Tuesday, February 16, 2010

Salvation in the Airwaves

Preface: God, I hate weather people. Sure, they're prettier and perkier than real people and they all make assloads of money, but they have no real discernible skills save for reading and smiling. Sam Champion? Is that your real name, you ass-pounding douche? Stop being so fucking happy all the time. Weather, like life, is occasionally dark and miserable, OK? It's balanced. Good/bad. Yin/yang. Happy/sad. Get it? The circle of life does not have a smiley face inside it, you sparkly-toothed piece of shit. Now go wash those ridiculous highlights out of your hair and make me a sammich.

•••

Phew. I feel better.
A friend recently checked in to tell me how much she likes my writing (thank you), but she wishes I'd write more (yeah, me too, but I think I've already sufficiently established that a) winter = death and b) my free time is now spent threatening/raising -- no, just threatening -- 2 kids). She was kind enough to forward a link to some blogger guidelines that essentially said, you must write every day. if you already write 2 hours a day, write 4. if you think you're any good, you suck. It went on and on, each commandment illuminating my failure. I was seriously getting even more down on myself than usual.

Saved data entries
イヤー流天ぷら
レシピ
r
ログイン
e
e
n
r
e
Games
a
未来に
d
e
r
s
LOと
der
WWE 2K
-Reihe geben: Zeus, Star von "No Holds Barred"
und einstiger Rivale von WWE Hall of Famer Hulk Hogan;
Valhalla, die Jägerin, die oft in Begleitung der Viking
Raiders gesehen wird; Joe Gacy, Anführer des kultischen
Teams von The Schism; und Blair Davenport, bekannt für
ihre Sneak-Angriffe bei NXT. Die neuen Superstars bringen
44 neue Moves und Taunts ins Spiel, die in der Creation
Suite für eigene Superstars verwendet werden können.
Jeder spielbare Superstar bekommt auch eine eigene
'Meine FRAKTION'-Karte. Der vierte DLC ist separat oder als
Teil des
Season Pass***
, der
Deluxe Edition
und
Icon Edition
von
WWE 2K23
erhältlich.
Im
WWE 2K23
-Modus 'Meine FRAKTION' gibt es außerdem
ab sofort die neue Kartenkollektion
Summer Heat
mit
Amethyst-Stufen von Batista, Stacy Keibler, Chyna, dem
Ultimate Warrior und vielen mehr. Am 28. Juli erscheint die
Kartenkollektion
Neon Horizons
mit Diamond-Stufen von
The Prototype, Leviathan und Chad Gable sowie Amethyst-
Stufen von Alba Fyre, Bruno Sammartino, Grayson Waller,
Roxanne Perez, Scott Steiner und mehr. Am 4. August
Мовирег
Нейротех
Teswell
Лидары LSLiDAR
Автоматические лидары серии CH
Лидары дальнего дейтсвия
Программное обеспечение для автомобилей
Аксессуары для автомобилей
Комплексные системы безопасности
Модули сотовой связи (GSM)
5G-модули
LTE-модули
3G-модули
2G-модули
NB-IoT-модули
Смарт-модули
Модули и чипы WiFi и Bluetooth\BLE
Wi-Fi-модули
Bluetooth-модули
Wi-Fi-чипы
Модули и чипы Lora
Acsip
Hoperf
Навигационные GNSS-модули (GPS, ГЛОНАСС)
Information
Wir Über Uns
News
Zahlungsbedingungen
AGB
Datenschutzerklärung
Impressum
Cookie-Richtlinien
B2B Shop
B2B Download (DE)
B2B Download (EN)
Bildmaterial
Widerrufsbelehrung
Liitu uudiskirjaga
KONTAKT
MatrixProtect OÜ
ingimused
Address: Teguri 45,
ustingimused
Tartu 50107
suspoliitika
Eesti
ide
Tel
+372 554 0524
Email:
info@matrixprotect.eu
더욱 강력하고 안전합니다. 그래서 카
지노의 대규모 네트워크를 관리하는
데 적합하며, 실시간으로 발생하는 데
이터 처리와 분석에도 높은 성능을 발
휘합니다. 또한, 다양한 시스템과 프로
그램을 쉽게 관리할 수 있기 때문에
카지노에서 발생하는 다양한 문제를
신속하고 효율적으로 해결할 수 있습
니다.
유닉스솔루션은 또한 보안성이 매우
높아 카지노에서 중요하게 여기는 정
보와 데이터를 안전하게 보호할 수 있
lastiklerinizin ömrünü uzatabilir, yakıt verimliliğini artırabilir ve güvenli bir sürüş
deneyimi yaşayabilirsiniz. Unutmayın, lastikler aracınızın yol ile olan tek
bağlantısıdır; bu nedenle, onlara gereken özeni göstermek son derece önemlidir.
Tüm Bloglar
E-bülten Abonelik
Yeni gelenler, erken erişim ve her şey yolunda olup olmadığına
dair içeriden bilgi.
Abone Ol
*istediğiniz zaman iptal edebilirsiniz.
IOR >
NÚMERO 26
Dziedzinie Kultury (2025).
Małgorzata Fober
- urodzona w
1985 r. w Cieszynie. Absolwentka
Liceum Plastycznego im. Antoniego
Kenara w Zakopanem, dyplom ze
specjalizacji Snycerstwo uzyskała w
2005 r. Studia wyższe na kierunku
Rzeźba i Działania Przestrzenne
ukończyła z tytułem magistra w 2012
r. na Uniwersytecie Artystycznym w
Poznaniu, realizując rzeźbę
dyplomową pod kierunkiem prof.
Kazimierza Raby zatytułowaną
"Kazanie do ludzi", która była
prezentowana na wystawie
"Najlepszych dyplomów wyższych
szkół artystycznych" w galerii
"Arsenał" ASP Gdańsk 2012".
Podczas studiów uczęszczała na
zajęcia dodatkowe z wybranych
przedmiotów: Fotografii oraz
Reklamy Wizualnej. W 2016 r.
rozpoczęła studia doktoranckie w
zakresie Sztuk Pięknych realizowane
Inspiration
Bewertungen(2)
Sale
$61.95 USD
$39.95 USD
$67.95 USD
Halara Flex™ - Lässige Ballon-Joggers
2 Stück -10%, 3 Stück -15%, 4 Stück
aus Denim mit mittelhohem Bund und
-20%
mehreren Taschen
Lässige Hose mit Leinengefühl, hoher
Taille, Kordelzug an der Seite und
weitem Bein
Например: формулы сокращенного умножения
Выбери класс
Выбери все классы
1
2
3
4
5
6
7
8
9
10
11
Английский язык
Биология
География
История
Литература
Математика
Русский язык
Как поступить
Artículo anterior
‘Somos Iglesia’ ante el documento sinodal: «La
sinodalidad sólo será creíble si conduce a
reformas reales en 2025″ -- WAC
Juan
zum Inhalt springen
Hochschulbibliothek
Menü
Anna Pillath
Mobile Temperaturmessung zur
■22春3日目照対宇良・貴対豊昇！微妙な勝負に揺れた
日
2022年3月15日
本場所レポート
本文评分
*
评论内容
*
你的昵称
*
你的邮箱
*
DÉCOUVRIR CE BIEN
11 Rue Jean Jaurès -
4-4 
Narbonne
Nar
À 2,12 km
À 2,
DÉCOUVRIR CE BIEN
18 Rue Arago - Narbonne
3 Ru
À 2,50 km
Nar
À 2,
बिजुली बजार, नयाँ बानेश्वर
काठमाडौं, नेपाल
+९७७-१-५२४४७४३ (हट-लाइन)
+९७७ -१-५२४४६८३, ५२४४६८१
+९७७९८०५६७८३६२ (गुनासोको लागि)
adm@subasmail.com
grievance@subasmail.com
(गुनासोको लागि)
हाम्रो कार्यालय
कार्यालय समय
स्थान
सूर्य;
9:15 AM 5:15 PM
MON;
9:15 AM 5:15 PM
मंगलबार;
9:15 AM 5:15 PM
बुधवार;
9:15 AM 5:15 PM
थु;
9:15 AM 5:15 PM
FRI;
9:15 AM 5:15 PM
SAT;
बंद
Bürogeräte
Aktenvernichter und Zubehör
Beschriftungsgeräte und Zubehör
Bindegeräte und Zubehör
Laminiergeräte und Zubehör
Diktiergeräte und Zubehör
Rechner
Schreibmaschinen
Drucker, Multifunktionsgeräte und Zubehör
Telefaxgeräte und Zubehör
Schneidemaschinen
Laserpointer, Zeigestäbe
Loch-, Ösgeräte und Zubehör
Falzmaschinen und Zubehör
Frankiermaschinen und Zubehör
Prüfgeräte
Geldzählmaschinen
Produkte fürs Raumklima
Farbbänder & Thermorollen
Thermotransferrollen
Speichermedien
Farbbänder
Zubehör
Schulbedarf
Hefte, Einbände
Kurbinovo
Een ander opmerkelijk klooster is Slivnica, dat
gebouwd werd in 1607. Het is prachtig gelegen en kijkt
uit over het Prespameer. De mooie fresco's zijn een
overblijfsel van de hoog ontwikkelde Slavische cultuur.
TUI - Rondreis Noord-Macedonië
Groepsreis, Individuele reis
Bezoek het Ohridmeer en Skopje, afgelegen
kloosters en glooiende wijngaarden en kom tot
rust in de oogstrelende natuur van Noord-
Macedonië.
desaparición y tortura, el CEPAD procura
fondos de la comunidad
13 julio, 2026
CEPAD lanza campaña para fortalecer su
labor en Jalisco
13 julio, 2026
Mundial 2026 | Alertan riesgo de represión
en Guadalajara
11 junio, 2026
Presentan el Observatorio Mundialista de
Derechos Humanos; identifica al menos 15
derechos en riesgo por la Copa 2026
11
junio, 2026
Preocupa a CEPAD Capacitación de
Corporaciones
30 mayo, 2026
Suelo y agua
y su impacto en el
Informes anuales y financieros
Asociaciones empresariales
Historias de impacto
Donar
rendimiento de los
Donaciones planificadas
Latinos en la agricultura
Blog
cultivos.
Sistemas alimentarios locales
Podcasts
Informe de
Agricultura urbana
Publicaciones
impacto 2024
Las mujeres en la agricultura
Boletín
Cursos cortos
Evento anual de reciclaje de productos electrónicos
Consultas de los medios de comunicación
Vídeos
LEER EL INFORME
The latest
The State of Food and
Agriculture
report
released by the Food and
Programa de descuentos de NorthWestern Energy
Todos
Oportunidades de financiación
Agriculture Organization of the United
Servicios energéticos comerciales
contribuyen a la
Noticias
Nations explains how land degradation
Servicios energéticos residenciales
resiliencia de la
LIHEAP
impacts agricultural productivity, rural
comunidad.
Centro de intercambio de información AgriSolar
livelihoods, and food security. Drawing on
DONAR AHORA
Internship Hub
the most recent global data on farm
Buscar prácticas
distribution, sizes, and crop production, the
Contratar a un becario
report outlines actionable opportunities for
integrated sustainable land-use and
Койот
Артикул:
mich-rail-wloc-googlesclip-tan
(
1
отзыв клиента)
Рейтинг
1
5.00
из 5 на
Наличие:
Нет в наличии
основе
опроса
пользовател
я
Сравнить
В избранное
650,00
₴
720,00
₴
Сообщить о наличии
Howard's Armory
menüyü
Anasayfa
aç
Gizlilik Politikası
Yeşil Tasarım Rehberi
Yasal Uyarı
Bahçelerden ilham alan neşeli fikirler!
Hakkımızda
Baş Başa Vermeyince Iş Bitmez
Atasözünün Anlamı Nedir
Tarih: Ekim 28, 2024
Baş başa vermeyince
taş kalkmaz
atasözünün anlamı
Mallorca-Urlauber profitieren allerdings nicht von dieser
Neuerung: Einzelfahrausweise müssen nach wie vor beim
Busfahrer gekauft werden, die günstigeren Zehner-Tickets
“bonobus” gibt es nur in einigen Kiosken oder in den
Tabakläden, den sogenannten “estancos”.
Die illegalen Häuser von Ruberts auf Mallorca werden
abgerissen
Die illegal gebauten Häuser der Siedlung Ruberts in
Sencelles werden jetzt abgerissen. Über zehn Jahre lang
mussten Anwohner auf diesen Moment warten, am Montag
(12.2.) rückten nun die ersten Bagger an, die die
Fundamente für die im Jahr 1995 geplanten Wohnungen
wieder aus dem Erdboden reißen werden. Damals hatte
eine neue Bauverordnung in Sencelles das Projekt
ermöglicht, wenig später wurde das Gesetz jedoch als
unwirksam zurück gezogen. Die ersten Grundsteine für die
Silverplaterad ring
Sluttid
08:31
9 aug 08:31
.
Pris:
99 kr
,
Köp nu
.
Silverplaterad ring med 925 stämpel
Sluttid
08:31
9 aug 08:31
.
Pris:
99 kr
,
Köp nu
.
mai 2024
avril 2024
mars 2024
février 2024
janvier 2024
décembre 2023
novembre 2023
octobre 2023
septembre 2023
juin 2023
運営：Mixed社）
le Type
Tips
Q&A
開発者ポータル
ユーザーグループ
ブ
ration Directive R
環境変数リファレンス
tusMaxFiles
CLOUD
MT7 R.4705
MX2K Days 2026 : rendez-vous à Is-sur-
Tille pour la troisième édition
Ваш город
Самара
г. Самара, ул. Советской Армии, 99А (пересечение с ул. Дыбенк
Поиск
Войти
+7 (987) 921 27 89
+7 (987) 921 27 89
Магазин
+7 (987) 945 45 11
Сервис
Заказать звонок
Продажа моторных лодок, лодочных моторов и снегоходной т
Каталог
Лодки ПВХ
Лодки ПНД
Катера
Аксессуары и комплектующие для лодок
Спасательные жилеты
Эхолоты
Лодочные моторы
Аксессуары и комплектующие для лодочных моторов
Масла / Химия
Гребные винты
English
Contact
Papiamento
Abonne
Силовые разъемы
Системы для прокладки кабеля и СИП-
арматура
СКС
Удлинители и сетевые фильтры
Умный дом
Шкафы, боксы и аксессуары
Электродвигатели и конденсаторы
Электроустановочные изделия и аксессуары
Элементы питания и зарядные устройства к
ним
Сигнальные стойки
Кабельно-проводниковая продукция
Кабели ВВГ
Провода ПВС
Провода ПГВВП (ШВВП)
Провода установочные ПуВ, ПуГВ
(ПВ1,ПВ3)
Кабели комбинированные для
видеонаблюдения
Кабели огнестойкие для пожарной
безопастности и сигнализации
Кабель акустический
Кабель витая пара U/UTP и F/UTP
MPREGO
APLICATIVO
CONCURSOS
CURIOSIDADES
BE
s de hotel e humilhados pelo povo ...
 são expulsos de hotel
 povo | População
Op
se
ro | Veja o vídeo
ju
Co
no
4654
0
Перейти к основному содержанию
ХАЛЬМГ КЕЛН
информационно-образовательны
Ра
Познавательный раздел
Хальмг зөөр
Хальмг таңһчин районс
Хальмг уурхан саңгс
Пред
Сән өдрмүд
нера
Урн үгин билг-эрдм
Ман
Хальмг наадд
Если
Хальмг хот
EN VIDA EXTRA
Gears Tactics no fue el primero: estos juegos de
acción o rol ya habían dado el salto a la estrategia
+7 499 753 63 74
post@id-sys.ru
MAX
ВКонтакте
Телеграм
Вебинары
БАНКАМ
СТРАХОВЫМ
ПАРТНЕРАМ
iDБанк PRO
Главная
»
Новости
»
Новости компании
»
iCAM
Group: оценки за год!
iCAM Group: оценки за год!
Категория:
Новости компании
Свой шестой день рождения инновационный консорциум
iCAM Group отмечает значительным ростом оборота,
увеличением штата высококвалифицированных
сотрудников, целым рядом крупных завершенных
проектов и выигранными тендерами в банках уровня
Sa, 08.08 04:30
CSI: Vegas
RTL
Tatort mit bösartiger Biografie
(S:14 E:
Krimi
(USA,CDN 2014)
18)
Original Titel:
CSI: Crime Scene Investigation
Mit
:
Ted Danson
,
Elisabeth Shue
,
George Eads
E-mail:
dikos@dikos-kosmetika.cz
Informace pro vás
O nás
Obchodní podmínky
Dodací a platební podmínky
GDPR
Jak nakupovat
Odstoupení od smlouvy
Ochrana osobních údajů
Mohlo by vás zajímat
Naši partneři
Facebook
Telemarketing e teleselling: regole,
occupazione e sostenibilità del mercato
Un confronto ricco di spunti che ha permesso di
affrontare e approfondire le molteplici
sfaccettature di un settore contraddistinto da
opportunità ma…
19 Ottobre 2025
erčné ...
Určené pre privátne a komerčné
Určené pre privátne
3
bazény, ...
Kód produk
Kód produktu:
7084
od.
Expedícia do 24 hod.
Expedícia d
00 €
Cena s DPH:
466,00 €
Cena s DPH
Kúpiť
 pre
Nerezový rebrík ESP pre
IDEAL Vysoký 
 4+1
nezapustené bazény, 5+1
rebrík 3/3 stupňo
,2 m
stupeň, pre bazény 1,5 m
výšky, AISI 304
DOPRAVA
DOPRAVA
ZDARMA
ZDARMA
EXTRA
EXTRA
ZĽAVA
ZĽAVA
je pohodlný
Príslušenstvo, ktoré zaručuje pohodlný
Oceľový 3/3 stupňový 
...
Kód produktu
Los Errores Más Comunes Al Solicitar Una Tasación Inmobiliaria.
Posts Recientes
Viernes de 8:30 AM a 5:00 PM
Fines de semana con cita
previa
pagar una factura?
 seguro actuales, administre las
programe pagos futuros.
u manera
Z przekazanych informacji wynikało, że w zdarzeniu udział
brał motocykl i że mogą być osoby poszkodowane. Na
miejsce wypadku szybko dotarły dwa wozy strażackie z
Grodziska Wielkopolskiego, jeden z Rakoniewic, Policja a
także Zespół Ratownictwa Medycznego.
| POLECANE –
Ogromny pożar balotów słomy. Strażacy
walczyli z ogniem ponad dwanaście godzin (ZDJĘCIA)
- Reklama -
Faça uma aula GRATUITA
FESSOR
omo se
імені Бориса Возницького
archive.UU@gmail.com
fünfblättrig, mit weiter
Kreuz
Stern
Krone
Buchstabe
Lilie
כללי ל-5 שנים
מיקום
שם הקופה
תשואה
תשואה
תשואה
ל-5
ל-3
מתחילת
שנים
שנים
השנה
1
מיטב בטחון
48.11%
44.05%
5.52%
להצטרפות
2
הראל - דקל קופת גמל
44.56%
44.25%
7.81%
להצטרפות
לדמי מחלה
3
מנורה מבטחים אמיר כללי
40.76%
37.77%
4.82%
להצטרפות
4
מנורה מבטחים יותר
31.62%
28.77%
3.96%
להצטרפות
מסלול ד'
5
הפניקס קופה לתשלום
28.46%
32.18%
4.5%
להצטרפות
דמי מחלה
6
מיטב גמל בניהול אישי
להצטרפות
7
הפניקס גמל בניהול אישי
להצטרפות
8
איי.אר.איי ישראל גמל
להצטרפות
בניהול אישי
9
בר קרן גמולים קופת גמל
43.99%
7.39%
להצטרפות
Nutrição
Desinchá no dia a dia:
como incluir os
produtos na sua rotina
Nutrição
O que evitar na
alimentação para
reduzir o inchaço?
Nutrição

▶ WORK TO BE COMPLETED
Go back to the blog post and write out everything from "A friend recently" down to "myself than usual.", but switch "blogger guidelines" to "writing rules".

▶ OUTPUT BELOW
A friend recently checked in to tell me how much she likes my writing (thank you), but she wishes I'd write more (yeah, me too, but I think I've already sufficiently established that a) winter = death and b) my free time is now spent threatening/raising -- no, just threatening -- 2 kids). She was kind enough to forward a link to some writing rules that essentially said, you must write every day. if you already write 2 hours a day, write 4. if you think you're any good, you suck. It went on and on, each commandment illuminating my failure. I was seriously getting even more down on myself than usual.